Borderlands Is Going To Be A Box Office Disaster Of Epic Proportions

By Jonathan Klotz | Published

Borderlands is coming to theaters, and those words, in that order, still don’t make sense to me. I have loved the franchise since the original, played through every game in co-op, and even bought DLC packs, so I should be the target audience for the movie. Instead, I, and many others, have been appalled by everything we’ve seen of the film and are bracing for the biggest box office bomb of 2024.

I hope I’m wrong, but from the casting to the costumes and one ominous line in the latest trailer, there are a lot of reasons why I’m nervous about what’s to come.

Kevin Hart, Action Star

I have to start with the casting, in particular Kevin Hart as Roland, the stoic, no-nonsense soldier of the original game. Hart has improved in movies since he started, but as the trailers revealed, Borderlands fans’ worst fears have come true, and he is not playing Roland. Sure, the name is the same, and he has a gun, but that’s like giving someone Atlantic Rim for Christmas when they wanted Pacific Rim.

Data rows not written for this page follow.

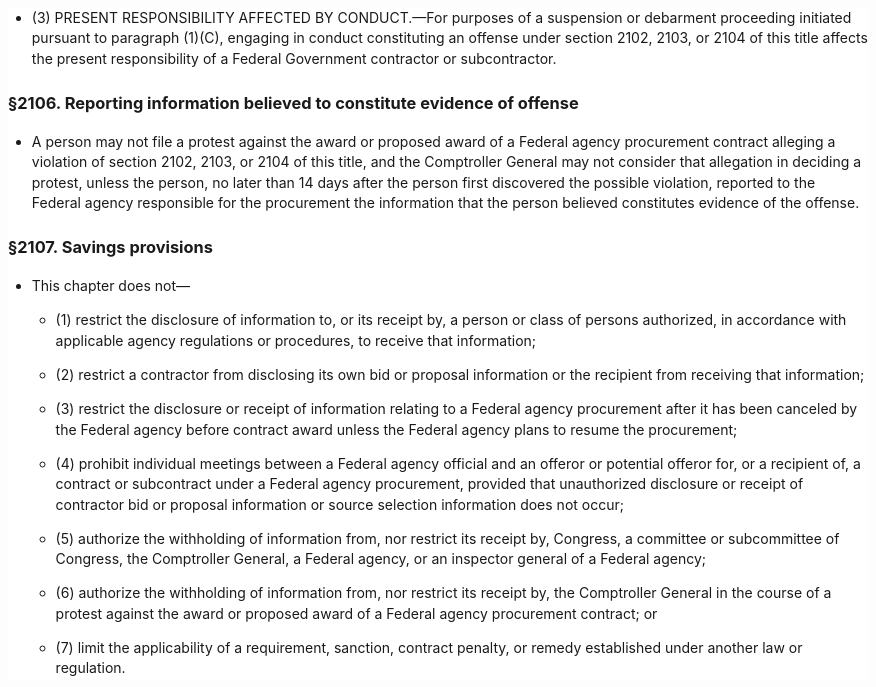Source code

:   * (3) PRESENT RESPONSIBILITY AFFECTED BY CONDUCT.—For purposes of a suspension or debarment proceeding initiated pursuant to paragraph (1)(C), engaging in conduct constituting an offense under section 2102, 2103, or 2104 of this title affects the present responsibility of a Federal Government contractor or subcontractor.

### §2106. Reporting information believed to constitute evidence of offense
* A person may not file a protest against the award or proposed award of a Federal agency procurement contract alleging a violation of section 2102, 2103, or 2104 of this title, and the Comptroller General may not consider that allegation in deciding a protest, unless the person, no later than 14 days after the person first discovered the possible violation, reported to the Federal agency responsible for the procurement the information that the person believed constitutes evidence of the offense.

### §2107. Savings provisions
* This chapter does not—

  * (1) restrict the disclosure of information to, or its receipt by, a person or class of persons authorized, in accordance with applicable agency regulations or procedures, to receive that information;

  * (2) restrict a contractor from disclosing its own bid or proposal information or the recipient from receiving that information;

  * (3) restrict the disclosure or receipt of information relating to a Federal agency procurement after it has been canceled by the Federal agency before contract award unless the Federal agency plans to resume the procurement;

  * (4) prohibit individual meetings between a Federal agency official and an offeror or potential offeror for, or a recipient of, a contract or subcontract under a Federal agency procurement, provided that unauthorized disclosure or receipt of contractor bid or proposal information or source selection information does not occur;

  * (5) authorize the withholding of information from, nor restrict its receipt by, Congress, a committee or subcommittee of Congress, the Comptroller General, a Federal agency, or an inspector general of a Federal agency;

  * (6) authorize the withholding of information from, nor restrict its receipt by, the Comptroller General in the course of a protest against the award or proposed award of a Federal agency procurement contract; or

  * (7) limit the applicability of a requirement, sanction, contract penalty, or remedy established under another law or regulation.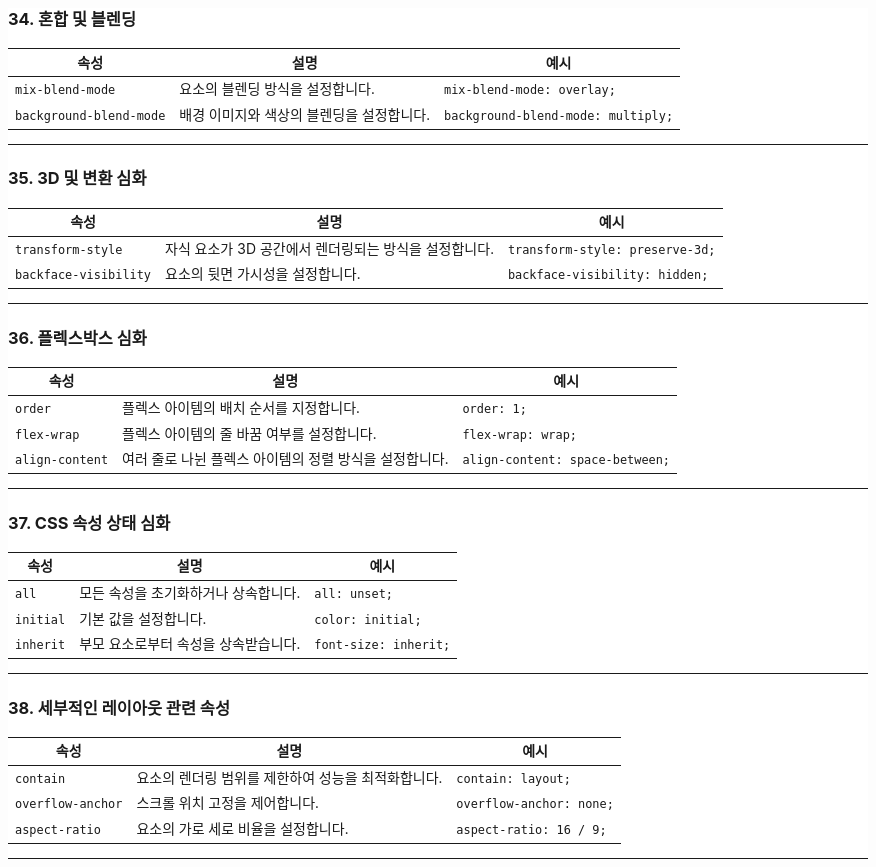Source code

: 
### 34. 혼합 및 블렌딩

| 속성                | 설명                                                | 예시                             |
|---------------------|---------------------------------------------------|----------------------------------|
| `mix-blend-mode`    | 요소의 블렌딩 방식을 설정합니다.                     | `mix-blend-mode: overlay;`      |
| `background-blend-mode`| 배경 이미지와 색상의 블렌딩을 설정합니다.             | `background-blend-mode: multiply;` |

---

### 35. 3D 및 변환 심화

| 속성                | 설명                                                | 예시                             |
|---------------------|---------------------------------------------------|----------------------------------|
| `transform-style`   | 자식 요소가 3D 공간에서 렌더링되는 방식을 설정합니다.     | `transform-style: preserve-3d;` |
| `backface-visibility`| 요소의 뒷면 가시성을 설정합니다.                     | `backface-visibility: hidden;`  |

---

### 36. 플렉스박스 심화

| 속성                | 설명                                                | 예시                             |
|---------------------|---------------------------------------------------|----------------------------------|
| `order`             | 플렉스 아이템의 배치 순서를 지정합니다.               | `order: 1;`                     |
| `flex-wrap`         | 플렉스 아이템의 줄 바꿈 여부를 설정합니다.              | `flex-wrap: wrap;`              |
| `align-content`     | 여러 줄로 나뉜 플렉스 아이템의 정렬 방식을 설정합니다.    | `align-content: space-between;` |

---

### 37. CSS 속성 상태 심화

| 속성                | 설명                                                | 예시                             |
|---------------------|---------------------------------------------------|----------------------------------|
| `all`               | 모든 속성을 초기화하거나 상속합니다.                 | `all: unset;`                   |
| `initial`           | 기본 값을 설정합니다.                               | `color: initial;`               |
| `inherit`           | 부모 요소로부터 속성을 상속받습니다.                 | `font-size: inherit;`           |

---

### 38. 세부적인 레이아웃 관련 속성

| 속성                 | 설명                                                | 예시                             |
|----------------------|---------------------------------------------------|----------------------------------|
| `contain`           | 요소의 렌더링 범위를 제한하여 성능을 최적화합니다.       | `contain: layout;`              |
| `overflow-anchor`   | 스크롤 위치 고정을 제어합니다.                        | `overflow-anchor: none;`        |
| `aspect-ratio`      | 요소의 가로 세로 비율을 설정합니다.                    | `aspect-ratio: 16 / 9;`         |

---
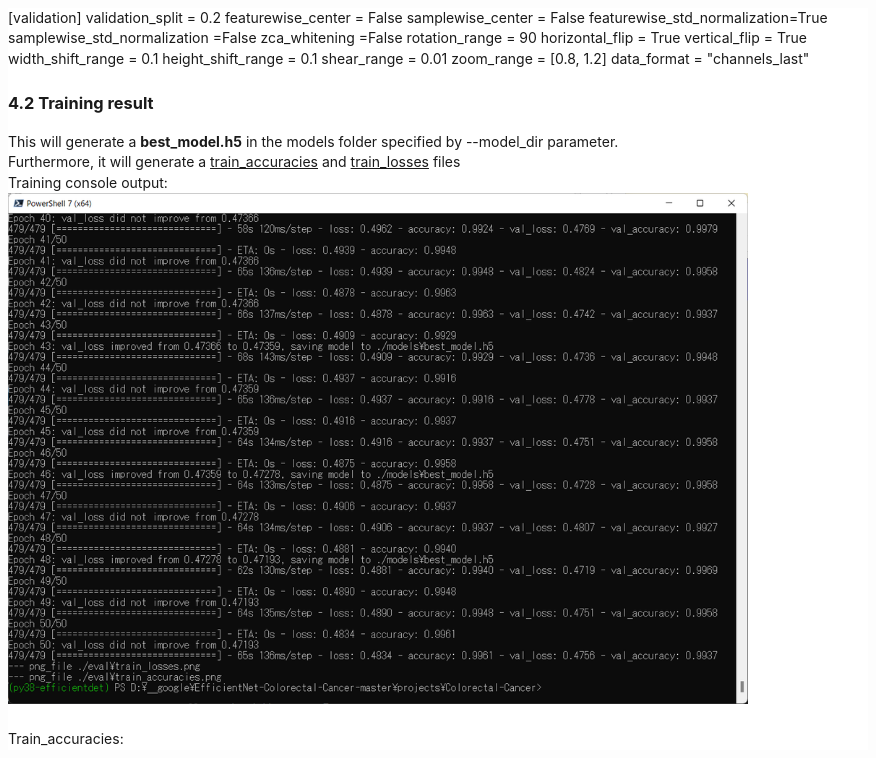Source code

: [validation]
validation_split   = 0.2
featurewise_center = False
samplewise_center  = False
featurewise_std_normalization=True
samplewise_std_normalization =False
zca_whitening                =False
rotation_range     = 90
horizontal_flip    = True
vertical_flip      = True
width_shift_range  = 0.1
height_shift_range = 0.1
shear_range        = 0.01
zoom_range         = [0.8, 1.2]
data_format        = "channels_last"
</pre>

<h3>
<a id="4.2">4.2 Training result</a>
</h3>

This will generate a <b>best_model.h5</b> in the models folder specified by --model_dir parameter.<br>
Furthermore, it will generate a <a href="./projects/Colorectal-Cancer/eval/train_accuracies.csv">train_accuracies</a>
and <a href="./projects/Colorectal-Cancer/eval/train_losses.csv">train_losses</a> files
<br>
Training console output:<br>
<img src="./asset/Colorectal_Cancer_train_at_epoch_50_1122.png" width="740" height="auto"><br>
<br>
Train_accuracies:<br>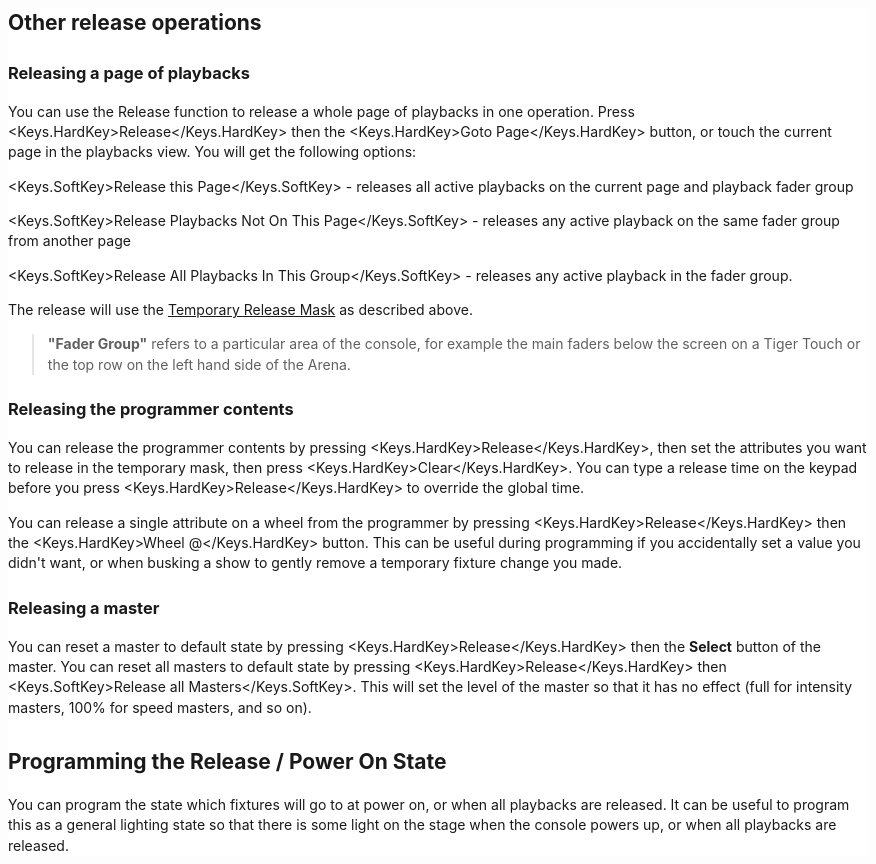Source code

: Other release operations
-----------------------------------

### Releasing a page of playbacks

You can use the Release function to release a whole page of playbacks in
one operation. Press <Keys.HardKey>Release</Keys.HardKey> then the <Keys.HardKey>Goto Page</Keys.HardKey> button, or touch
the current page in the playbacks view. You will get the following
options:

<Keys.SoftKey>Release this Page</Keys.SoftKey> - releases all active playbacks on the current page
and playback fader group

<Keys.SoftKey>Release Playbacks Not On This Page</Keys.SoftKey> - releases any active playback on
the same fader group from another page

<Keys.SoftKey>Release All Playbacks In This Group</Keys.SoftKey> - releases any active playback in
the fader group.

The release will use the [Temporary Release Mask](#temporary-release-mask) as described above. 

> <strong>"Fader Group"</strong> refers to a particular area of the console, for example
the main faders below the screen on a Tiger Touch or the top row on the
left hand side of the Arena.

### Releasing the programmer contents

You can release the programmer contents by pressing <Keys.HardKey>Release</Keys.HardKey>, then set the attributes you want to release in the temporary mask, then press <Keys.HardKey>Clear</Keys.HardKey>.
You can type a release time on the keypad before you press <Keys.HardKey>Release</Keys.HardKey> to override the global time.

You can release a single attribute on a wheel from the programmer by pressing <Keys.HardKey>Release</Keys.HardKey> then the <Keys.HardKey>Wheel @</Keys.HardKey> button. This can be useful during programming if you accidentally set a value you didn't want, or when busking a show to gently remove a temporary fixture change you made.

### Releasing a master

You can reset a master to default state by pressing <Keys.HardKey>Release</Keys.HardKey> then the <strong>Select</strong> button of the master. You can reset all masters to default state by pressing <Keys.HardKey>Release</Keys.HardKey> then <Keys.SoftKey>Release all Masters</Keys.SoftKey>. This will set the level of the master so that it has no effect (full for intensity masters, 100% for speed masters, and so on).

Programming the Release / Power On State
----------------------------------------

You can program the state which fixtures will go to at power on, or when
all playbacks are released. It can be useful to program this as a
general lighting state so that there is some light on the stage when the
console powers up, or when all playbacks are released.
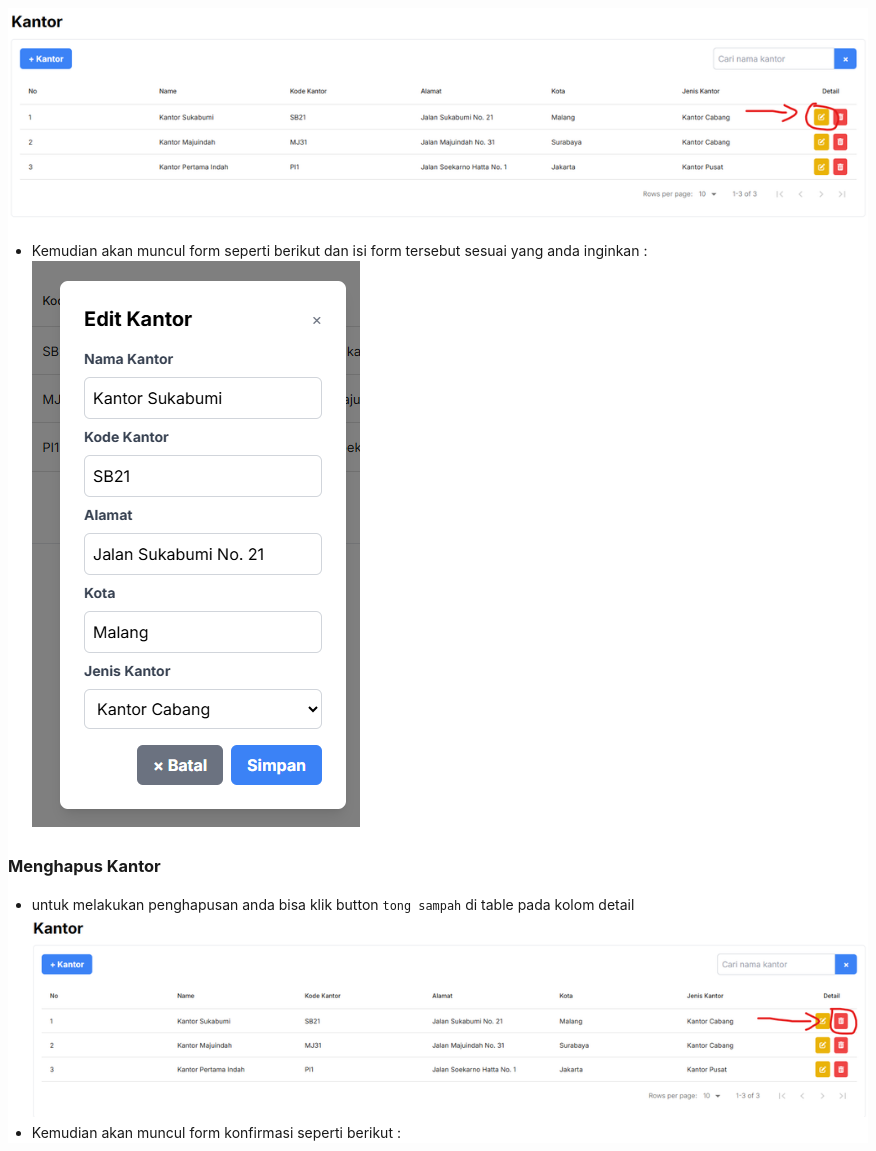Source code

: ![Gambar Edit Kantor](./image/mengedit-kantor(1).png)
- Kemudian akan muncul form seperti berikut dan isi form tersebut sesuai yang anda inginkan : <br>
![Gambar form Edit Kantor](./image/mengedit-kantor(2).png)

### Menghapus Kantor
- untuk melakukan penghapusan anda bisa klik button `tong sampah` di table pada kolom detail<br>
![Gambar Hapus Kantor](./image/menghapus-kantor(1).png)
- Kemudian akan muncul form konfirmasi seperti berikut : <br>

That is, however, old news, and fans have been upset over his casting since the initial announcement. At least Jamie Lee Curtis and Cate Blanchett seem to match their counterparts, so this isn’t a total deal breaker. But that’s the biggest problem with Borderlands, even one of the worst casting choices since Vince Vaughn as Norman Bates is only the tip of the iceberg.

Production Hell

Borderlands struggled for years to be made, and it was nearly a decade before Eli Roth signed on as the director. This means that tastes have changed during that time, and the series is nowhere near as popular as it once was. The fan base has moved on to other games, and the lore of the game’s universe is as deep as a crack in the sidewalk.

Though fans cheered, and I was one of them, when Borderlands emerged from production purgatory, a monkey’s paw curled somewhere, and what we have is a movie with no clear audience. Suicide Squad destroyed the general public’s desire for a Guardians of the Galaxy-style film, but going by every trailer and still so far, that’s exactly what’s coming.

The Strange Saga Of Who Wrote The Movie

What we can see on-screen in the trailers is bad enough, but behind the scenes, Borderlands has gone through a lot of upheaval, to the point that Craig Mazin, the writer of The Last of Us, had his name pulled off the credits. Instead, the screenplay is being credited to Joe Crombie, and considering that person seemingly doesn’t exist (the IMDb page is amazing), it’s a pseudonym for someone. Mazin has insisted it isn’t him, which means it’s someone else or covering up a situation with writing by committee, but even then, a movie with a fake name attached is never a good sign.

The Worst Character Is The Most Important Character

As evidence, there’s one line in the Borderlands trailer that truly sticks out for fans of the franchise, and that’s explaining Tiny Tina (Ariana Greenblatt) is the only one who can open the Vault. To say that this spits in the face of the entire point of the original games is an understatement because the whole deal was Vault Hunters trying to open up alien vaults on Pandora, and there was purposely no chosen one; it was a frenetic race. And then the writer(s), whomever it may be, had to choose a one-joke side character to be the MacGuffin?

Tiny Tina, introduced in Borderlands 2, is a small girl in pink who loves explosions. She becomes more interesting later when she narrates the Assault on Dragonkeep DLC, but even that goodwill was squandered with Tiny Tina’s Wonderlands, which expanded the game to full length. The only worse choice would be if Mr. Torque, who also loves explosions, as he reminds you in every single sentence, was a major character.

Borderlands never met a joke that couldn’t be run into the ground.

Will Be An Opening Day Experience One Way Or The Other

When it comes to the box office, I expect Borderlands to land around $20 million domestically and end up around the same level as Madame Web. Between the casting, going through production hell, and mangling what little plot drove the games, this is one of those movies where it feels like, at every opportunity, the wrong decision was made.

I also can’t wait to experience it for myself. I’m either going to be pleasantly surprised or witness the biggest theatrical trainwreck since I was dragged to I’m Not There, the Bob Dylan biopic in which a young kid falls into San Franciso Bay and is swallowed by a whale.